Taking stock of the markets – let the numbers do the talking

FROM THE ANALYSTS

The Northstar asset allocation framework: each quarter we conduct an analysis on the relative value within each asset class available to us as investors. Asset classes include equities, commodities, property, fixed income (government and corporate credit) and cash and this granular, methodical and numeric exercise purposefully removes human intuition – we let the numbers do the talking. The output is an asset valuation matrix that directs us to the highest potential returning investments whilst accounting for risk taken.

The Northstar buy list

Although our asset allocation work is important, we attach greater credence to our bottom-up, fundamental valuation work which we conduct on each security (share, property, bond etc.) before making an investment. Over the years we have built valuation models on the majority of locally listed companies as well as a significant number of offshore stocks. This library of work provides us with a real-time view of what potential upside returns we think our funds offer.

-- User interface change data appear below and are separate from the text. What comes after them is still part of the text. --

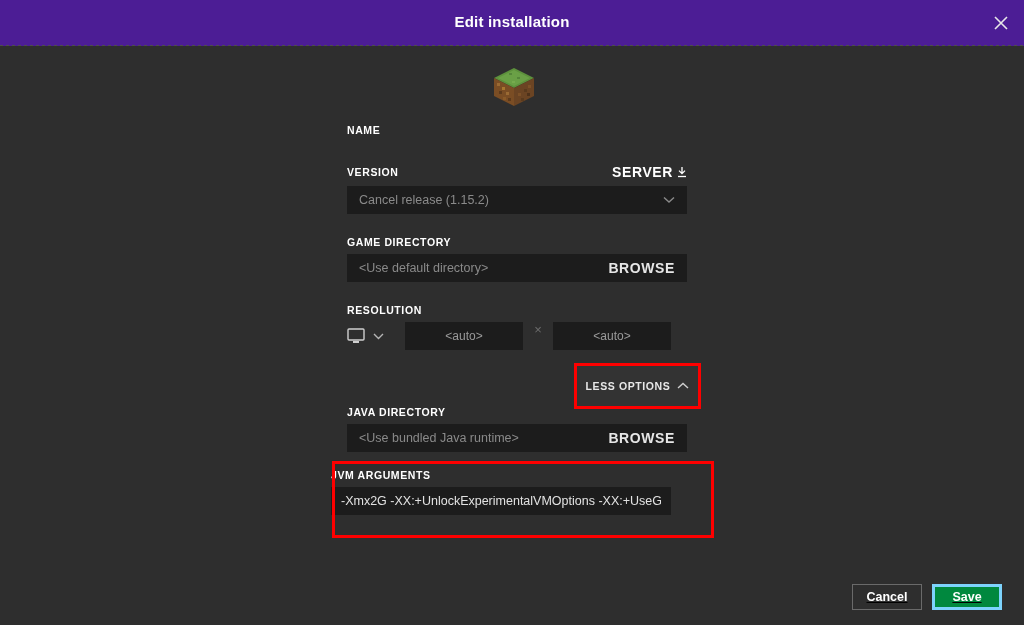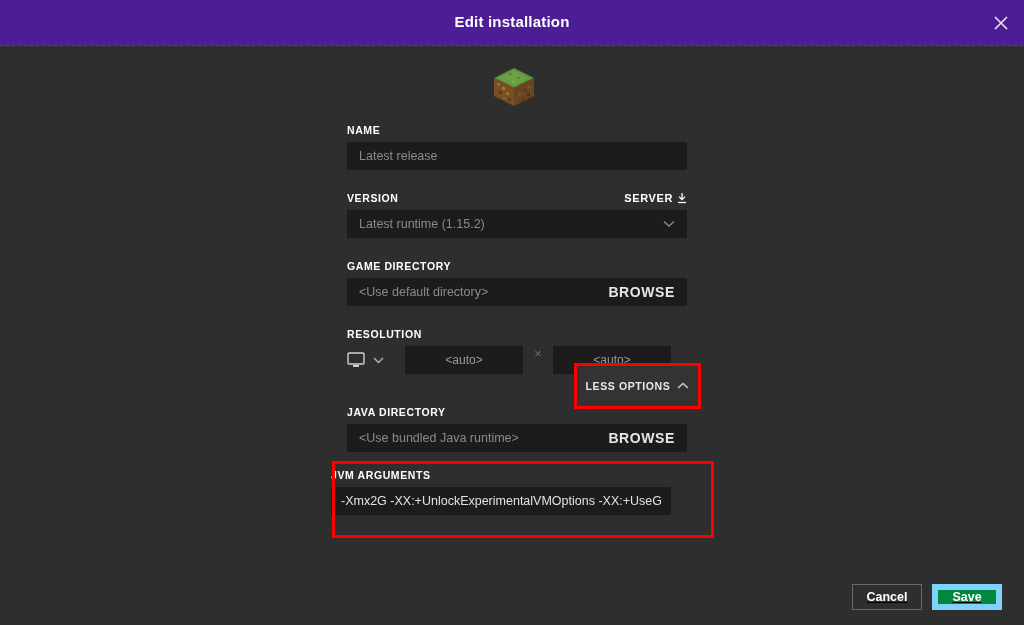"Latest release" div.input { html: <div> <span>Latest release</span> </div> -> none }
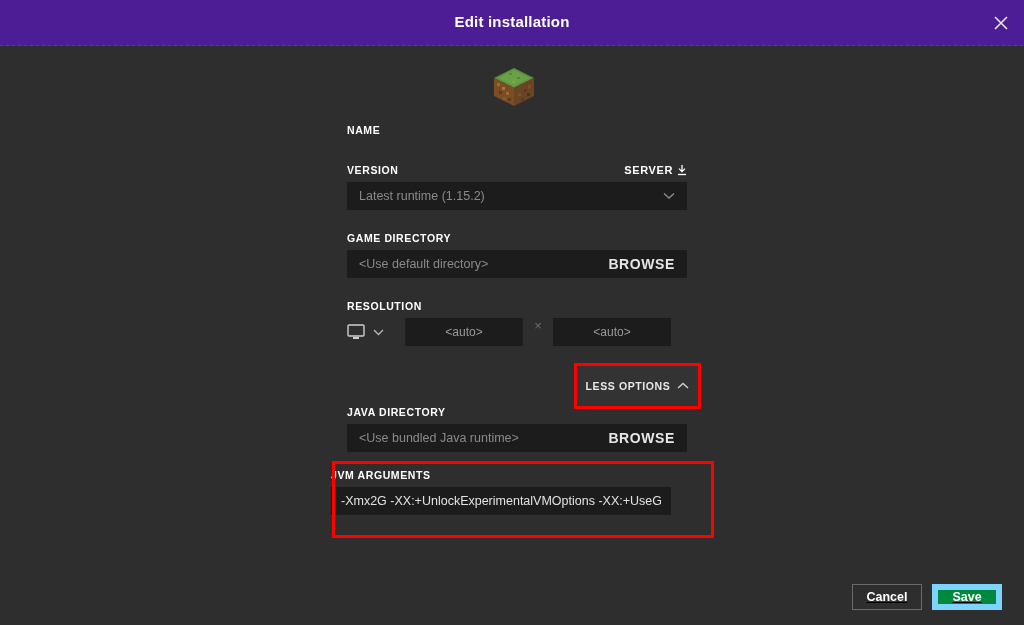"SERVER" .server-link { font-size: 11px -> 14px }
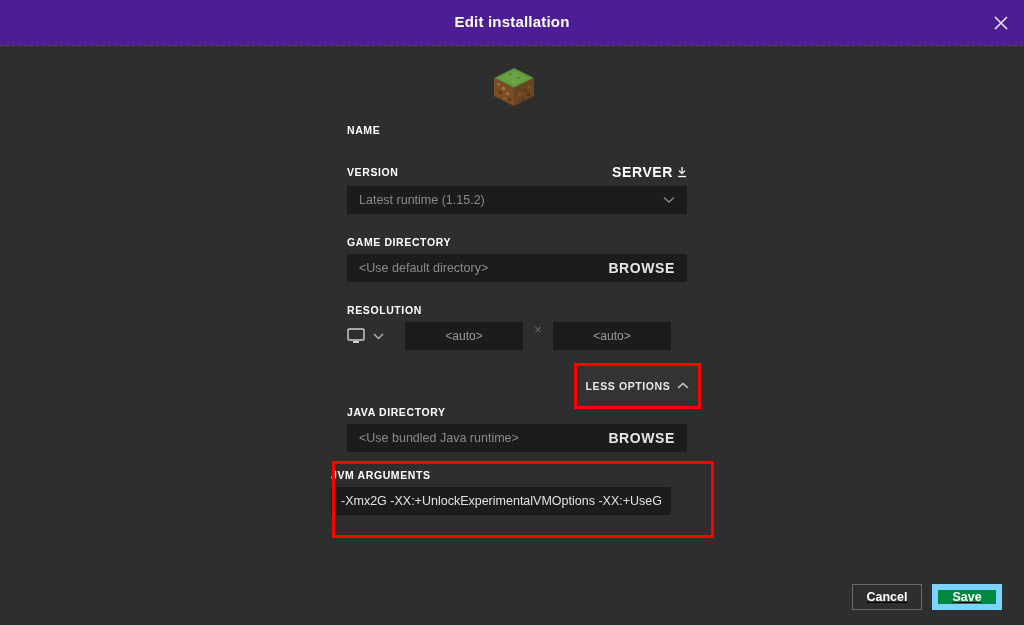"Latest runtime (1.15.2)" span.value { text: Latest runtime -> Cancel release }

So what are the numbers telling us about potential returns in South Africa from both a bottom-up and top-down perspective?

The Rand

We appreciate that South Africa faces enormous challenges, many of which can fundamentally adjust the value of domestic assets. The modeling work, which we are demonstrating here, does not attempt to capture unforeseen events, it instead makes use of existing real data.

Based on our purchasing power parity (PPP) model, Figure 3, which we use internally, the rand is undervalued. A conservative value for the ZAR is R12.35 to the US$. Whilst pin-pointing an absolute number with respect to the rand’s real value is a fool’s game, we prefer to use the model as a reference for when the currency is showing extreme behavior – the present is such a time.

Figure 3. Implied PPP versus USD ZAR. Source: Northstar and Bloomberg. September 2019.

South African equities – bottom-up

The chart below tracks the discount to intrinsic value of the companies on our domestic ‘buy list.’ Currently, these shares by our calculation are on average, about 30% undervalued – unfortunately we are unable to say if or when this valuation gap will narrow. Our ‘buy list’ companies are trading as cheaply as they were in late 2018, the last time we communicated to our clients that an opportunity was emerging on the local market.

Figure 4. Upside to intrinsic value of local equity portfolio. Source: Bloomberg, Northstar. September 2019.

South African equities – top-down

Corroborating our bottom-up or fundamental valuation work on local companies is our asset allocation analysis (top-down) quantitative work on equities. In Figure 5 below, our calculation for prospective returns for the JSE Capped Swix index is 15.4% – a rational equity investor should demand a return of approximately inflation plus 7% for equities which we call a hurdle rate. With South African inflation just above 4% at present, the hurdle rate return for equities is 11%. With potential returns from the market significantly higher than that at 15.4%, domestic equities are once again a viable option for our clients.

Figure 5. South African equity expected returns. Source: Northstar. September 2019.

Fixed income assets – cash, bonds and property

We use the same approach for cash, bonds and property.

At current low levels of inflation in South Africa of 4%, the 7% yield offered by banks on deposits, is in our view, a very attractive low risk return that substantially outperforms the hurdle rate on cash, which we regard as inflation.

The hurdle rate returns for bonds (Figure 6, indicated in red) does not need to be as high as equities – bond investors take less risk than equity investors and many bonds are shorter-duration investments, implying lower required returns. Elevated yields (cheap prices) in South Africa are a function of concerns of a credit downgrade as well as the fiscus issuing a disproportionately large amount of paper into the market to fund the budget deficit and parastatal bail-outs. Our work shows that potential returns on bonds, for the most part, currently compensate investors well above the hurdle rate required.

Finally, on property, for the past few years, our analysis has been directing us away from property – potential returns remain significantly lower than what a rational investor should demand from this relatively high risk asset class.

Figure 6. Asset class expected returns. Source: Northstar. September 2019.

The Northstar Sanlam Collective Investments (SCI) Managed Fund

Our ‘house-view’ balanced fund incorporates all this thinking into one product. Asset allocation adjustments within the fund are based on both our buy list expected returns together with our asset allocation framework outlined above. It is the ideal vehicle for clients that do not want to make asset class calls themselves.

Until recently (July 2019), we have been overweight offshore assets and underweight South African risk assets, the likes of property and equities. Against this, we have been overweight bonds, which have performed superbly. During the last quarter, we have however reduced the fund’s total offshore exposure, the reasoning is two-fold, offshore equities are no longer cheap and the rand became undervalued (see above). Simultaneously, the domestic equity weighting of the fund has been increased as South African stocks have begun to offer more value.

Each of these moves is consistent with the framework shown above, an approach we have followed consistently over time and which has been value enhancing to our clients.